India’s Bharti Airtel Ltd saw its share price surge as much as 8 per cent in early Friday trade as investors cheered its purchase of Tata Group’s mobile arm, in a deal that secures 40 million new clients and spectrum at little cost. The deal with Tata Teleservices Ltd “is a sweet one for Bharti,” local brokerage Kotak said in research note, raising its recommendation on Bharti stock to “add” from “reduce.”
Bharti shares were up 6.6 per cent at 0435 GMT, outpacing the broader NSE index’s 0.5 per cent. Shares of Tata Teleservices (Maharashtra) Ltd, a Tata Teleservices unit, were up 9.1 per cent. The deal outlined on Thursday, dubbed “debt-free (and) cash-free”, spares Tata Group the trouble of any potentially drastic restructuring of the money-losing operation.
For Bharti – India’s biggest telecommunications network operator – the deal could protect its lead, Bank of America Merrill Lynch said in a research note. India’s telecoms market has seen rapid consolidation since the entrance of Reliance Jio Infocomm Ltd sparked a price war.

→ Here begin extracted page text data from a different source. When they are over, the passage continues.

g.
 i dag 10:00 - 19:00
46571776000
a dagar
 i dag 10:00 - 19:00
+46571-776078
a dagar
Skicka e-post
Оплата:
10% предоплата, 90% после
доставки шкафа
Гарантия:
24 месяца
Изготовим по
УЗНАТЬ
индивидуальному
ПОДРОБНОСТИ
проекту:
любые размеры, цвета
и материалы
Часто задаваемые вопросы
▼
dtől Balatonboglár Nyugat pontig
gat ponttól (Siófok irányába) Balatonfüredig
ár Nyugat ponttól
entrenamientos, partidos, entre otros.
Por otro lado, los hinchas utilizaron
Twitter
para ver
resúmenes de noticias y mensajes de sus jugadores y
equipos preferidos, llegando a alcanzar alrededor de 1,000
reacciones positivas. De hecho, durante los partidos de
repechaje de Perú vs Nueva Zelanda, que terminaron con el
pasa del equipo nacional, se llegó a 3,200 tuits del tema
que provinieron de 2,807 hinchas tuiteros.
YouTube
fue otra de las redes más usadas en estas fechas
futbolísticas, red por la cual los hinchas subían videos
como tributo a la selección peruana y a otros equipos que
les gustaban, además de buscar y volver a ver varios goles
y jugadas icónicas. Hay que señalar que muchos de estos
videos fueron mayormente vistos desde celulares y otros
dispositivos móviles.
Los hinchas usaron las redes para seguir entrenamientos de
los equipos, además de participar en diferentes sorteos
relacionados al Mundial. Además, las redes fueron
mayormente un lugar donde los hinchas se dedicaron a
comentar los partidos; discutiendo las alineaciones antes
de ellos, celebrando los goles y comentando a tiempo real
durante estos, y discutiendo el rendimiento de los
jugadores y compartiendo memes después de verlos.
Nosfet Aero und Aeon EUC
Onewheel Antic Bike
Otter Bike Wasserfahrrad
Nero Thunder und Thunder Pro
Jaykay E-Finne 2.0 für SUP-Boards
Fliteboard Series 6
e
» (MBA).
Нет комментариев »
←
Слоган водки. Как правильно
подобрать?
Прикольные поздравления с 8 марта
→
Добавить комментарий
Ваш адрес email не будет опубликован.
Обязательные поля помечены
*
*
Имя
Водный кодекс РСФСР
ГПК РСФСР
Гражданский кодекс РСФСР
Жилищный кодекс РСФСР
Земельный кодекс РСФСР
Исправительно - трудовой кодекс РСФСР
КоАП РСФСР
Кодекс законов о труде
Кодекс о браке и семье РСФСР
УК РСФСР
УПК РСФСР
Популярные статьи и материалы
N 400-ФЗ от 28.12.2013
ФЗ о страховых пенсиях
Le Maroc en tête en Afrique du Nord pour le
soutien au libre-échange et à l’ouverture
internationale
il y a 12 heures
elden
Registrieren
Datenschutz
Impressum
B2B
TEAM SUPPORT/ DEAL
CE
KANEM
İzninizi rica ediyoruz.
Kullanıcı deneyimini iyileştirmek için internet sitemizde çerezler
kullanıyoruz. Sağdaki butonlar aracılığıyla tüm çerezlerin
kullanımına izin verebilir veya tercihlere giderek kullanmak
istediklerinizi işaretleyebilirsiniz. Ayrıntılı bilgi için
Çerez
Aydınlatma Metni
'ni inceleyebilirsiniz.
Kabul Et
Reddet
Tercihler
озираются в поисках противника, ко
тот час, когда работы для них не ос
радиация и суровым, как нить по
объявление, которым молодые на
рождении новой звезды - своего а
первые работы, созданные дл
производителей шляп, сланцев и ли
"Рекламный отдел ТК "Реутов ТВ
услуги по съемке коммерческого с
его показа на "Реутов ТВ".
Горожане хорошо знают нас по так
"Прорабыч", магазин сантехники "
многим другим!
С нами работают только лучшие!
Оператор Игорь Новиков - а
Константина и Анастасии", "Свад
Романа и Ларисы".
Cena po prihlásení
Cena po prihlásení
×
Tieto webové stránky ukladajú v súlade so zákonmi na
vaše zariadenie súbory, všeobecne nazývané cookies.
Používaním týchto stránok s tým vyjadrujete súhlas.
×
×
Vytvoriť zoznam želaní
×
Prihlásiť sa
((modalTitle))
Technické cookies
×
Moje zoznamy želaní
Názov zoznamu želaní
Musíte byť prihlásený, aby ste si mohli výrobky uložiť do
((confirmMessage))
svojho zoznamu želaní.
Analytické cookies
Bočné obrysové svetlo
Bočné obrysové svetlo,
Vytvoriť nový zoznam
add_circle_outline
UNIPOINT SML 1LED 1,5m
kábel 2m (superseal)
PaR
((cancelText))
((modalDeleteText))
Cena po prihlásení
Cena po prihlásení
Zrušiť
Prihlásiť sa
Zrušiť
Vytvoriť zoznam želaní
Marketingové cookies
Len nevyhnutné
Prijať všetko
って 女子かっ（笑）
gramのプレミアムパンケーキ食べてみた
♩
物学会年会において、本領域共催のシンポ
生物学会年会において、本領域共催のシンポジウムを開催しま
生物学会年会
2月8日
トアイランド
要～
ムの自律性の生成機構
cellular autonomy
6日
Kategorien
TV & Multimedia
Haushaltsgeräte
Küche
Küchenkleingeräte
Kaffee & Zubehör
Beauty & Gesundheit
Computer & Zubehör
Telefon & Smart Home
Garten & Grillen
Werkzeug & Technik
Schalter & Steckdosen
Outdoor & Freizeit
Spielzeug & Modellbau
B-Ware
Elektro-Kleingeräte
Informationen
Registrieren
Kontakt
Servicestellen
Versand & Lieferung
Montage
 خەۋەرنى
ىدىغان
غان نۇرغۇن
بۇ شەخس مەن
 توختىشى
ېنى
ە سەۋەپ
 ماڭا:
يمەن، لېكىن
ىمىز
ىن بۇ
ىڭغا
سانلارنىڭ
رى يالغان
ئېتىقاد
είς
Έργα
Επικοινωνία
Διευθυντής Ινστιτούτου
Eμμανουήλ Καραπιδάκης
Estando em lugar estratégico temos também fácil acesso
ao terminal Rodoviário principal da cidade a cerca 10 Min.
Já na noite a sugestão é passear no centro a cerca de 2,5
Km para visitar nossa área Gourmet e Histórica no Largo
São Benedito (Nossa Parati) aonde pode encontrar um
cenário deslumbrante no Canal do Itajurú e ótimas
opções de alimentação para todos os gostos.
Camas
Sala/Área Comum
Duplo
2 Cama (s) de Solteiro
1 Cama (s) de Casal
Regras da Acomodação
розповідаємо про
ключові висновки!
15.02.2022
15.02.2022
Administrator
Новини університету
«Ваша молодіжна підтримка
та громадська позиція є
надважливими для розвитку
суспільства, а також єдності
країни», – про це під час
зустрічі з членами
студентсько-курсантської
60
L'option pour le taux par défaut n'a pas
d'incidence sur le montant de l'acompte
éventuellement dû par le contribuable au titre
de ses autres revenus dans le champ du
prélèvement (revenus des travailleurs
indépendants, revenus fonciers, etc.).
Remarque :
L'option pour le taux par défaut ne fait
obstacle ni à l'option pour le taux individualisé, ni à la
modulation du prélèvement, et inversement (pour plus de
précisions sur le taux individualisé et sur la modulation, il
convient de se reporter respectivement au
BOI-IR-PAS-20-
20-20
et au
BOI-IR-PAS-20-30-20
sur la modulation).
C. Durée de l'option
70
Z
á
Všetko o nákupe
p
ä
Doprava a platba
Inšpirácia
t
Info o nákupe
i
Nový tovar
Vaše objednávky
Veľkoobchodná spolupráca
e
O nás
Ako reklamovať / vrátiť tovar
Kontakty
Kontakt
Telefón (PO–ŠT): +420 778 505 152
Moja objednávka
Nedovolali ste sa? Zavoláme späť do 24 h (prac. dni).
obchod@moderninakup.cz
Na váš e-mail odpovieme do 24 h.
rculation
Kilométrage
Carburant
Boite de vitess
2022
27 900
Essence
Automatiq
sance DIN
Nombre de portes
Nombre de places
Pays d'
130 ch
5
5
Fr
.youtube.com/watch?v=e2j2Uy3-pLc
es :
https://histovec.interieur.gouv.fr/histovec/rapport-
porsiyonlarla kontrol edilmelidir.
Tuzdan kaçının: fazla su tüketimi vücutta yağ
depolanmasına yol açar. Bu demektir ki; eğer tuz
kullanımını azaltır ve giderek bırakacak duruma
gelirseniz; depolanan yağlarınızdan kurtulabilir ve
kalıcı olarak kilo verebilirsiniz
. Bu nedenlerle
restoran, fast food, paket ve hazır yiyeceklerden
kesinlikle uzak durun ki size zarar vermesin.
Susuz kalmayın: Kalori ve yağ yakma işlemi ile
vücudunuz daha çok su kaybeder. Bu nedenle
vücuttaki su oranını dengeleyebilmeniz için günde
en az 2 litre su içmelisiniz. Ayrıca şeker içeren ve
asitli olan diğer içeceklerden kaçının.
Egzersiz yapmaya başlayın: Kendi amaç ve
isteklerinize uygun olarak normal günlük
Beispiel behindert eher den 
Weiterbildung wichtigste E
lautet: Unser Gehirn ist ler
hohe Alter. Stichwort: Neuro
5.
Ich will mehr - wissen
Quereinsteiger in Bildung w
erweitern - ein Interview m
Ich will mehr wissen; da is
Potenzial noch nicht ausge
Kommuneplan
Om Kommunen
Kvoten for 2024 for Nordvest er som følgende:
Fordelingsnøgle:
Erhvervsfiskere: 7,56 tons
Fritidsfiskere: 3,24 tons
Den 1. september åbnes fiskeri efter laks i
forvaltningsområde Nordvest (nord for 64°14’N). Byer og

The Indian unit of Britain’s Vodafone Group PLC and Idea Cellular Ltd, the country’s second and third biggest telecoms firms respectively, have won antitrust approval to merge. In addition, Bharti has agreed to buy the local unit of Norway’s Telenor ASA. Credit Suisse in a research note said Bharti’s latest deal boosts its market position in the face of a Vodafone-Idea combination, and keeps the two roughly equal in terms of spectrum and revenue.